__Exercise description__.
Please retype the passage on net operating income below, word for word and in full.

--- Start Text passage ---

The decrease is primarily due to: (i) the diversification of the portfolio into regions with lower taxation rates, (ii) successful energy-saving initiatives, and a natural gas supply strategy implemented last year due to reduce utility costs, and (iii) enhanced procurement strategies and lower insurance costs.

Net Operating Income

In the third quarter of 2011, NOI improved by $5.1 million or 10.3%, and the NOI margin increased to 59.3% from 58.7% last year. For the first nine months of 2011, overall NOI increased by $9.8 million or 6.8%, and the NOI margin improved to 57.4% from 56.7% for the same period last year. The significant improvements in NOI contribution in specific regions of the portfolio were primarily the result of acquisitions and dispositions completed in the last 12 month period.

For the three and nine months ended September 30, 2011, operating revenues for stabilized suites and sites increased 2.6% and 3.1%, respectively, while operating expenses rose by a smaller 0.9% and 2.5%, respectively, compared to the same periods last year. As a result, for the three and nine months ended September 30 2011, stabilized NOI increased by a significant 3.7% and 3.6%, respectively.

--- End Text passage ---
--- Start Provided data ---

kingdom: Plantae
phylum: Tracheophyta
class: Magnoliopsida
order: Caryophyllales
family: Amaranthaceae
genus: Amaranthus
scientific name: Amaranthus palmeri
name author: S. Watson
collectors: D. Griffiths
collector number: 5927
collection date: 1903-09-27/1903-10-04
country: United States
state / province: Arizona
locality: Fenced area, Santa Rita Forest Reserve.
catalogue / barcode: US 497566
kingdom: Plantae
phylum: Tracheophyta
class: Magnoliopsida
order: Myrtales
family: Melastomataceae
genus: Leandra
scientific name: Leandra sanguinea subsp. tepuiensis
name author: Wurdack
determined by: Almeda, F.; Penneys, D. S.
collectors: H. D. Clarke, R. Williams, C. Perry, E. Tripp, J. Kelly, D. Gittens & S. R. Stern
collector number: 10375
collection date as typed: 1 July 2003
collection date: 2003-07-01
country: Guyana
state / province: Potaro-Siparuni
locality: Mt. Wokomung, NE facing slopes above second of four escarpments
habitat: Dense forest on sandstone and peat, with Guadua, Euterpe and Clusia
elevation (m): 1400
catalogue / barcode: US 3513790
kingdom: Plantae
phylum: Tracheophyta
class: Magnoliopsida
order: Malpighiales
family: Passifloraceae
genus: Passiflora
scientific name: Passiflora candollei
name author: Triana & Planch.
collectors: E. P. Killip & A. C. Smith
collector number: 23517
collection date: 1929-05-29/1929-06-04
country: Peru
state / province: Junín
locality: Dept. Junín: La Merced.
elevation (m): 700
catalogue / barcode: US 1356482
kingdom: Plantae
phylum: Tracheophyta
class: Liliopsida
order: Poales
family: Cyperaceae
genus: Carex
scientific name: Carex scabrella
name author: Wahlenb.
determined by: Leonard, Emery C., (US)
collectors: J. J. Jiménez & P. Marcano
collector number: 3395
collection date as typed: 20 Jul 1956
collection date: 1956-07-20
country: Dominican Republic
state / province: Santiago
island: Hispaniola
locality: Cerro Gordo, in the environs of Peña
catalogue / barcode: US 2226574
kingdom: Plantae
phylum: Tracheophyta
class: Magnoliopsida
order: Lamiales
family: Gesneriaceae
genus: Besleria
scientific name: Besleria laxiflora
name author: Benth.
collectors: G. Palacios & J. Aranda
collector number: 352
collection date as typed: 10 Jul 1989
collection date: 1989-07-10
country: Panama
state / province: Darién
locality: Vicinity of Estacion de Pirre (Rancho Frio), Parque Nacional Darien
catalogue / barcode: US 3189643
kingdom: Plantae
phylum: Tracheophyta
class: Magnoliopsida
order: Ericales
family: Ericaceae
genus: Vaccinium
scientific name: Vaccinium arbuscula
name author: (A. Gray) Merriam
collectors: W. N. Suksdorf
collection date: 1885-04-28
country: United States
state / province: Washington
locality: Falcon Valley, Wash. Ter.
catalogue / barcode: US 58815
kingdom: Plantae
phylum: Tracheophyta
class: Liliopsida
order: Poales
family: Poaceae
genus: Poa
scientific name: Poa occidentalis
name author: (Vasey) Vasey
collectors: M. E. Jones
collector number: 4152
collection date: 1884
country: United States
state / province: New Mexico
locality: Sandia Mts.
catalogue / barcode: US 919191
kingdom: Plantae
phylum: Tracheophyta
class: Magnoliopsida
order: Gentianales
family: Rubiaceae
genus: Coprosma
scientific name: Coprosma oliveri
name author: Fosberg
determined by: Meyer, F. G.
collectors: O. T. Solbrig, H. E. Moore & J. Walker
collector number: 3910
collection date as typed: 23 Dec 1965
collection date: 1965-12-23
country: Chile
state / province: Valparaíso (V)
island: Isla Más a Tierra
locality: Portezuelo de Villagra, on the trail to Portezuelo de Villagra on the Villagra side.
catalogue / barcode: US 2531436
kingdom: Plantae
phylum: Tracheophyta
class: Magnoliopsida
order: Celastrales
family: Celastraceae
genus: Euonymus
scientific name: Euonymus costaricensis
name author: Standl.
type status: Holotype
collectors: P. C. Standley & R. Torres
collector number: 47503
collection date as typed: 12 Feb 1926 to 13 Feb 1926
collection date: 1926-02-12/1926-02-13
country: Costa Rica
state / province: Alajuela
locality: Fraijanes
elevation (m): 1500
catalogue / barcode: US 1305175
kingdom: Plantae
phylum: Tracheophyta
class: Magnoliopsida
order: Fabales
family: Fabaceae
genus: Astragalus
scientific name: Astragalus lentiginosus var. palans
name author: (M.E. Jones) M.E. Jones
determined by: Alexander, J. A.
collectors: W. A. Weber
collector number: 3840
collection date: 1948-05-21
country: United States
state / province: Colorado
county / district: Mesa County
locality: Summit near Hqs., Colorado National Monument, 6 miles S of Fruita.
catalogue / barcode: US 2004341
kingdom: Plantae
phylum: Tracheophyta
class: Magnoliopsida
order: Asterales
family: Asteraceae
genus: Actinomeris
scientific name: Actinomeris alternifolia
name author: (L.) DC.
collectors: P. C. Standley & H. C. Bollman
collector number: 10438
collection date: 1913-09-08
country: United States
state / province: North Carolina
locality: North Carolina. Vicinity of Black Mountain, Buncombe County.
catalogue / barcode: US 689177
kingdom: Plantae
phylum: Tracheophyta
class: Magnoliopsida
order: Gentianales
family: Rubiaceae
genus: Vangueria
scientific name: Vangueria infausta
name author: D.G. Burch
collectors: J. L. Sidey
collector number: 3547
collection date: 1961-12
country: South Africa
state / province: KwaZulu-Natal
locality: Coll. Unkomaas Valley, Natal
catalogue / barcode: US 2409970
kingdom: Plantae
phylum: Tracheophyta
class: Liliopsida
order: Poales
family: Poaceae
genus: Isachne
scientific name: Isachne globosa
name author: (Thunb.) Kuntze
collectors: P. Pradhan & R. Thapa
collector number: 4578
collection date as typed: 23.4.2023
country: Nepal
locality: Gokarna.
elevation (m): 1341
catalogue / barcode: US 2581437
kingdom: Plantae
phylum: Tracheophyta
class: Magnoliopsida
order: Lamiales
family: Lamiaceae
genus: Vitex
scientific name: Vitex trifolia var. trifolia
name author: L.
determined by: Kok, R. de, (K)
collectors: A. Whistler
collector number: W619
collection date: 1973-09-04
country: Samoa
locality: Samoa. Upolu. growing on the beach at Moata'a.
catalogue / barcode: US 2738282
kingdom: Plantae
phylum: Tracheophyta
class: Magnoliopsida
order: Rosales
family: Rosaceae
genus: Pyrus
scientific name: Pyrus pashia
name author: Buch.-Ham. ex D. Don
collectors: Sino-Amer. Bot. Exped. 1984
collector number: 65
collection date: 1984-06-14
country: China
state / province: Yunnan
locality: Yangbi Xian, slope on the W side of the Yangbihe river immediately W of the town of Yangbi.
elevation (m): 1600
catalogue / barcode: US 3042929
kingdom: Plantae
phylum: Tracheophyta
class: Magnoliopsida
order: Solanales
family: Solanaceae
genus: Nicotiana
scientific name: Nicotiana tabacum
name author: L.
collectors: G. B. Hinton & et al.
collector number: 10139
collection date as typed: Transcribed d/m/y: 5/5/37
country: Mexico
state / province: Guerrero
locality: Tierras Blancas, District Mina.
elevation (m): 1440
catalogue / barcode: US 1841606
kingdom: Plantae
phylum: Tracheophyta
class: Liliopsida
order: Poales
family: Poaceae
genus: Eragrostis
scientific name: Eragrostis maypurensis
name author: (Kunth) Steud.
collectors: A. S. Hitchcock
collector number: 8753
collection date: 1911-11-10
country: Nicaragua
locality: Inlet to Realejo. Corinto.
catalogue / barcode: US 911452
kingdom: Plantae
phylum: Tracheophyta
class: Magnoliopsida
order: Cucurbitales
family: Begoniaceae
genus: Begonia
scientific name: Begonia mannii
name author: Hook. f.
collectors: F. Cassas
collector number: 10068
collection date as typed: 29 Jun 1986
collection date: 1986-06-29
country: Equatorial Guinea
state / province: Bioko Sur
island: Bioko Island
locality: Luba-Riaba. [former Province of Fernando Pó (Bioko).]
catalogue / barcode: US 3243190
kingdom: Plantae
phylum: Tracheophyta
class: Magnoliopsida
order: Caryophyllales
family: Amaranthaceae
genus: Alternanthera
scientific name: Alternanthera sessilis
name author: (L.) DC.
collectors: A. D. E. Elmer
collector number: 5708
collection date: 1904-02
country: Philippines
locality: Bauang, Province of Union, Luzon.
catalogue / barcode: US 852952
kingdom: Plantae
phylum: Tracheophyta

--- End Provided data ---

__Written reply__.
The decrease is primarily due to: (i) the diversification of the portfolio into regions with lower taxation rates, (ii) successful energy-saving initiatives, and a natural gas supply strategy implemented last year due to reduce utility costs, and (iii) enhanced procurement strategies and lower insurance costs.

Net Operating Income

In the third quarter of 2011, NOI improved by $5.1 million or 10.3%, and the NOI margin increased to 59.3% from 58.7% last year. For the first nine months of 2011, overall NOI increased by $9.8 million or 6.8%, and the NOI margin improved to 57.4% from 56.7% for the same period last year. The significant improvements in NOI contribution in specific regions of the portfolio were primarily the result of acquisitions and dispositions completed in the last 12 month period.

For the three and nine months ended September 30, 2011, operating revenues for stabilized suites and sites increased 2.6% and 3.1%, respectively, while operating expenses rose by a smaller 0.9% and 2.5%, respectively, compared to the same periods last year. As a result, for the three and nine months ended September 30 2011, stabilized NOI increased by a significant 3.7% and 3.6%, respectively.